The bill for short-term spending is also known by the name of a continual resolution (CR) and will fund the government until the 16th of December. This would allow Congress more time to work out a long-term agreement to fund the government.
The federal government could have to shut down in the event Congress is unable to approve the CR at the close of Friday.
In addition to ensuring that the government is funded at the same levels of spending, the CR would offer:
- $12.3 billion in aid to military and economic development to Ukraine.
- $1 billion to help low-income homeowners get Energy Assistance (LIHEAP).
- $2.5 billion in funding to New Mexico to recover from the Calf Canyon/Hermit's Peak fire.
- $20 million to build irrigation infrastructures in Jackson, Mississippi.
- An extension of five years for the reauthorization of FDA fees for users.
- $3 billion to the State Department to facilitate Afghan resettlement.
- The FBI would be given $15 million to examine Afghan refugees.
- $35 million to help prepare and respond in the event of “potential and radiological incidents in Ukraine”.
It also contains Sen.
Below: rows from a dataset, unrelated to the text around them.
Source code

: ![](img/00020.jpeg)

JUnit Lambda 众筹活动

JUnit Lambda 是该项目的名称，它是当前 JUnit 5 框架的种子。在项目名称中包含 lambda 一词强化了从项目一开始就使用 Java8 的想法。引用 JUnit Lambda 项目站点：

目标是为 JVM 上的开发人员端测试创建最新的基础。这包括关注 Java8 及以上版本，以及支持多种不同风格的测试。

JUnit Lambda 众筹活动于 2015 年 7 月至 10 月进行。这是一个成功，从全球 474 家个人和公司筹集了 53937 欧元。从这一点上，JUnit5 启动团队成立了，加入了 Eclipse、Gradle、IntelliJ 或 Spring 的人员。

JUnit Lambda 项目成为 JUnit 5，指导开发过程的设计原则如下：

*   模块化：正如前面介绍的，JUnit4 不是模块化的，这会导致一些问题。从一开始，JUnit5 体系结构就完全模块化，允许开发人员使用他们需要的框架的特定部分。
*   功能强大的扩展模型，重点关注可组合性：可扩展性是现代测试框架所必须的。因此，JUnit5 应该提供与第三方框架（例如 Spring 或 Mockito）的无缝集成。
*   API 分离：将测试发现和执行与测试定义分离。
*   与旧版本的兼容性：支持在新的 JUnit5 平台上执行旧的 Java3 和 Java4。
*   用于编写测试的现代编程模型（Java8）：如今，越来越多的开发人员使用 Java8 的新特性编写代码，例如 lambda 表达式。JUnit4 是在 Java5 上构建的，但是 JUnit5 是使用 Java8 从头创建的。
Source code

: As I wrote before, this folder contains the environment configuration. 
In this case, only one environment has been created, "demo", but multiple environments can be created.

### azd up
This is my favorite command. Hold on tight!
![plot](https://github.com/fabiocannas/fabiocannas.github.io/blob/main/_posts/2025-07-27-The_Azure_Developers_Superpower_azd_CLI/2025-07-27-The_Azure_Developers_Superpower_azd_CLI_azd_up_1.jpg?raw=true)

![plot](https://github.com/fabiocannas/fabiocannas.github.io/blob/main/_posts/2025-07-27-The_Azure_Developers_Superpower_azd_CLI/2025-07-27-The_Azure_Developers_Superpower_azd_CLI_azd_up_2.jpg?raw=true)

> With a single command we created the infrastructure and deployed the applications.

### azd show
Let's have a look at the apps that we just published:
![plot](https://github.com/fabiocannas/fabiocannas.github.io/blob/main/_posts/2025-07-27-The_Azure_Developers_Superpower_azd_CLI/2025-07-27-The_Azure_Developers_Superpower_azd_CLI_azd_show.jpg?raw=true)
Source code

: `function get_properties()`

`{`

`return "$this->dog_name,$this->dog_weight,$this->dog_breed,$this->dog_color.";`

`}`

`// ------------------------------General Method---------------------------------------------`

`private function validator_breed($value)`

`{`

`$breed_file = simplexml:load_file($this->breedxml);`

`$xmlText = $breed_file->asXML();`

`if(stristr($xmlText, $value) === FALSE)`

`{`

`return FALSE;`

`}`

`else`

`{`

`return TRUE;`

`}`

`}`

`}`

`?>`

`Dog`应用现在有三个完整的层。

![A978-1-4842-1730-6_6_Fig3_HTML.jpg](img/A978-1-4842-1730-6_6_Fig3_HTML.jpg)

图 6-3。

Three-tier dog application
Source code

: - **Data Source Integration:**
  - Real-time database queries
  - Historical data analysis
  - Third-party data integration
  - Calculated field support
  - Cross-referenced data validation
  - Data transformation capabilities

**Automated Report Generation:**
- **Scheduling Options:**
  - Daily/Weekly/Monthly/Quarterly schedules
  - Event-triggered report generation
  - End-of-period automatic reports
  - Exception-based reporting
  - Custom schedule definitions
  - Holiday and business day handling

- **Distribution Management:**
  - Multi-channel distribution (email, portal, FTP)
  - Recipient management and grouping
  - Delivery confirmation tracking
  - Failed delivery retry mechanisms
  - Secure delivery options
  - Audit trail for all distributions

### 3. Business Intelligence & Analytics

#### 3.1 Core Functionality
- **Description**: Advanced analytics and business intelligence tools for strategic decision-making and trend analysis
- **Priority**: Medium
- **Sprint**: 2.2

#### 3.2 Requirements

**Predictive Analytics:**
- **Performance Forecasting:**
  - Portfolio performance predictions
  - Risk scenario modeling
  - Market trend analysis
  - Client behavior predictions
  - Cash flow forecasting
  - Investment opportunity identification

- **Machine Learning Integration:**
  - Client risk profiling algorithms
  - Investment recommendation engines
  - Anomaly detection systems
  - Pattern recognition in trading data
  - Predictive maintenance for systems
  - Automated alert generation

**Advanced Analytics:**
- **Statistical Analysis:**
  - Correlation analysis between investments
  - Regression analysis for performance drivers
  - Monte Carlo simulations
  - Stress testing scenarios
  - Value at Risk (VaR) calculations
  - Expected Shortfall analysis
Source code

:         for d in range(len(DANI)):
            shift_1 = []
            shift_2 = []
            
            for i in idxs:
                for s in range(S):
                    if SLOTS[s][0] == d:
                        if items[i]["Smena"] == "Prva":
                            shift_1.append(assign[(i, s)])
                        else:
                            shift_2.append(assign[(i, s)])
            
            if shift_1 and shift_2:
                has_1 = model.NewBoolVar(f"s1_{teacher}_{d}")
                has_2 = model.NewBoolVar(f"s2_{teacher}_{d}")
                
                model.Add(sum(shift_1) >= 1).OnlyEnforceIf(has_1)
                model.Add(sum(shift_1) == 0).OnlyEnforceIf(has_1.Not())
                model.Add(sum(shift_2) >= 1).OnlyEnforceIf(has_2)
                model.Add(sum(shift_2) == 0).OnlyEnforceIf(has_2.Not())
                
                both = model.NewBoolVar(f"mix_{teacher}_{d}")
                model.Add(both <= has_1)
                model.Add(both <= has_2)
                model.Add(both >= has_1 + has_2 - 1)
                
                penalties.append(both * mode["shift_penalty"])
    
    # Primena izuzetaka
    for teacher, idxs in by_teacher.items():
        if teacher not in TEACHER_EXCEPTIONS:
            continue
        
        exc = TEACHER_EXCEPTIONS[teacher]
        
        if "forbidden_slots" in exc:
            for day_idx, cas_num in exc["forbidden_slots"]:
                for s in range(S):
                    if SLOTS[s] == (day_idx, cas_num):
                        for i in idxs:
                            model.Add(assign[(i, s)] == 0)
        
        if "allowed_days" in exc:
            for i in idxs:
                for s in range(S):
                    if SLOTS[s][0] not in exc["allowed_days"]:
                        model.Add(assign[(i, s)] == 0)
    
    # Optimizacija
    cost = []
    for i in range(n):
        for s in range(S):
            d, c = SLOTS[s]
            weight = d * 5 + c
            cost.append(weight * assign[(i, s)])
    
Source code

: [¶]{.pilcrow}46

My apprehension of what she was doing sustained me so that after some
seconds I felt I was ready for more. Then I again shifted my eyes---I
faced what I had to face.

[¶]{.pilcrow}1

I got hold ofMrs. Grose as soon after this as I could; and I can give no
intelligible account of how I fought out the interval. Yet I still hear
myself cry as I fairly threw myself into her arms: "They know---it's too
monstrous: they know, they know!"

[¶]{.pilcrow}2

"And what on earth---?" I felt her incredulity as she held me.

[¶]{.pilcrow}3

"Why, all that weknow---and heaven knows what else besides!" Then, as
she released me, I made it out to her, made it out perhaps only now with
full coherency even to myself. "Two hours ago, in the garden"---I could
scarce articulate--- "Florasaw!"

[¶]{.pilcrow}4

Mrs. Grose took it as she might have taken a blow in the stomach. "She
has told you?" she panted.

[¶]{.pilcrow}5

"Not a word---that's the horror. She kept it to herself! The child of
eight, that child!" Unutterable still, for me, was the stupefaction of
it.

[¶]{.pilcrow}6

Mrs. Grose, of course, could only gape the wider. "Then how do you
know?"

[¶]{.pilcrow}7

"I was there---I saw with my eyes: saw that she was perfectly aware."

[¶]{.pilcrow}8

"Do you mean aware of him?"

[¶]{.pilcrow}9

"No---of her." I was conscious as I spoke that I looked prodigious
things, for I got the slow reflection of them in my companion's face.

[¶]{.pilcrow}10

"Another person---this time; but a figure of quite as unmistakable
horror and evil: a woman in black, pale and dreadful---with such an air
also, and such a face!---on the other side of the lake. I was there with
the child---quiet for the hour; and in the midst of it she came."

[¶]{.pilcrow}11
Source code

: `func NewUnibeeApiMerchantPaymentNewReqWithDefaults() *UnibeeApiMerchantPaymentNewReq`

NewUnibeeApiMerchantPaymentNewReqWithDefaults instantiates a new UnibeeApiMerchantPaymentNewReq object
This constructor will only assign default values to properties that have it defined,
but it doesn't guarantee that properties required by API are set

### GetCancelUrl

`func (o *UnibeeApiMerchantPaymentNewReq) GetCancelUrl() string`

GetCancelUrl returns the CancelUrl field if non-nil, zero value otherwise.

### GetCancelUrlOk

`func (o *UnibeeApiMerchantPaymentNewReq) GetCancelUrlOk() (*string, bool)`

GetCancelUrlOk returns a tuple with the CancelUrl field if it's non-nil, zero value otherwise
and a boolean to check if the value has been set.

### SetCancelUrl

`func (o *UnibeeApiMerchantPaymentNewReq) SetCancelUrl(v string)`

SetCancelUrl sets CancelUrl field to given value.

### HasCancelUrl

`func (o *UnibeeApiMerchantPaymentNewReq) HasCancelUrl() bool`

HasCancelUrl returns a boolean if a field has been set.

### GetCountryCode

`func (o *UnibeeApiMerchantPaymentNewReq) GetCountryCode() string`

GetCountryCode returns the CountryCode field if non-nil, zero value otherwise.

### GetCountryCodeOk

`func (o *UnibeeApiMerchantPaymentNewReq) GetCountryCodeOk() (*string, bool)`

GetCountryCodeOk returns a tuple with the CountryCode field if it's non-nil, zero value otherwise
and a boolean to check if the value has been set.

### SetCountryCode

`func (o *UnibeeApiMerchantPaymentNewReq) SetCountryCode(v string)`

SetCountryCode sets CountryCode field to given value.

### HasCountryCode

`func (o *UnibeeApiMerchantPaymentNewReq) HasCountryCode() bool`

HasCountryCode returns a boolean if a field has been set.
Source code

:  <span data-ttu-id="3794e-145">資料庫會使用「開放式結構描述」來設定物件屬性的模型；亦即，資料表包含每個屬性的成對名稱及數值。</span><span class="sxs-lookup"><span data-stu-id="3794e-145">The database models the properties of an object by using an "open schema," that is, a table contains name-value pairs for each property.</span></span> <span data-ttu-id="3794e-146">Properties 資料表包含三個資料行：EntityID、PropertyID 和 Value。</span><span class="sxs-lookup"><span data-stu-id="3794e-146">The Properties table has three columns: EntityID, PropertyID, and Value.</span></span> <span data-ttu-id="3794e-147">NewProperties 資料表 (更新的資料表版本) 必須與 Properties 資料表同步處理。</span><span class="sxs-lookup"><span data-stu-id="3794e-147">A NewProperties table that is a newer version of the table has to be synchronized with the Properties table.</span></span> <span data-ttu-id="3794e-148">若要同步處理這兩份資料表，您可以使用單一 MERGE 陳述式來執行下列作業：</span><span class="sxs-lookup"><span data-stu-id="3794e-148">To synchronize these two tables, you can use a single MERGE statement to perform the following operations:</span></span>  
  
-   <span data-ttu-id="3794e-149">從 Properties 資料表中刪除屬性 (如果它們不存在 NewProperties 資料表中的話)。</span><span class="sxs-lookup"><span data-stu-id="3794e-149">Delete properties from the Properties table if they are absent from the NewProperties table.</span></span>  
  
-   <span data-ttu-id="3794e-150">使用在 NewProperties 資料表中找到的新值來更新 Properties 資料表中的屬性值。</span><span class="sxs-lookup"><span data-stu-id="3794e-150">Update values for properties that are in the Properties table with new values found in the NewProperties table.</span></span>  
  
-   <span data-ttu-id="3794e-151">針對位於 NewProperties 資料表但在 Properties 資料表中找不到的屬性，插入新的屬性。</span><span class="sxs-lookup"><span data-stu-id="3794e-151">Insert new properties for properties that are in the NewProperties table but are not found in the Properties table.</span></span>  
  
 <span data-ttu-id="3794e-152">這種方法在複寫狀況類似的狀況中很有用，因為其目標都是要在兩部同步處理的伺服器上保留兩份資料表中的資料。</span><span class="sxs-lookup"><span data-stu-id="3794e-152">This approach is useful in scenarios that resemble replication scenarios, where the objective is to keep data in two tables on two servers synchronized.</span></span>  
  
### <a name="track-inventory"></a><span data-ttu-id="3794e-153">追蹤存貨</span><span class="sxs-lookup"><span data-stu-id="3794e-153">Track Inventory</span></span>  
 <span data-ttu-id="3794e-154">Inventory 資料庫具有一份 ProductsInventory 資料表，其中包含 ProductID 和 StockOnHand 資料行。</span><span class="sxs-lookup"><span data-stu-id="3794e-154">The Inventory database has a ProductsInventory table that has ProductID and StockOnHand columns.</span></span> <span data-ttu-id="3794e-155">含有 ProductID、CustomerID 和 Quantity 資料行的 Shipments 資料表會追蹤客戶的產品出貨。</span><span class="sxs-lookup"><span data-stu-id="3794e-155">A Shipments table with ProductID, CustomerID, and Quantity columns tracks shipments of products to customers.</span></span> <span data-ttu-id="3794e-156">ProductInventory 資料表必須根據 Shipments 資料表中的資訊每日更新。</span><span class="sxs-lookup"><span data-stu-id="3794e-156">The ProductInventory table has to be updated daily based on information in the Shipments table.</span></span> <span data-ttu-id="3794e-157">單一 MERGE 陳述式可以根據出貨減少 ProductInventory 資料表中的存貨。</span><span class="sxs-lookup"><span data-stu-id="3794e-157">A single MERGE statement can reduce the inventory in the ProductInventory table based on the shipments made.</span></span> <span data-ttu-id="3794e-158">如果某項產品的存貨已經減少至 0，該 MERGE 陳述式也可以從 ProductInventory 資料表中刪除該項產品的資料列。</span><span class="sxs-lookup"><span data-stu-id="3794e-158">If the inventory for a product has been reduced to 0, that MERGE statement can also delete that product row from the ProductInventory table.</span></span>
Joe Manchin's (D-WV) Energy Independence and Security Act which Senate Majority Leader Chuck Schumer (D-NY) promised that he would add in Manchin's backing of the Inflation Reduction Act.
If the bill is approved, it will drastically cut down the amount of time it takes by the federal government to conduct environmental assessments.
Manchin's bill would have to overcome significant obstacles, since both Republicans as well as Democrats are opposed to his legislation. Republicans favor Sen. Shelley Moore Capito's (R-WV) alternative bill and Senator. Bernie Sanders (I-VT) as well as other leftists are concerned about the environmental consequences of the bill.
Senator. Richard Shelby (R-AL) who is the majority member of the Senate Appropriations Committee, said Monday night that “We have made great advances towards an enduring Resolution with a resolution that's as clear as it is possible. But, if Democrats insist on including a permit reform, I'll oppose it.”
The Senate will conduct a cloture vote Tuesday night to approve the legislative vehicle of the CR. If the vote fails it's possible that Congress could approve a smaller “bridge” funding bill to allow Congress the time needed to settle legislators' disagreements over the legislation.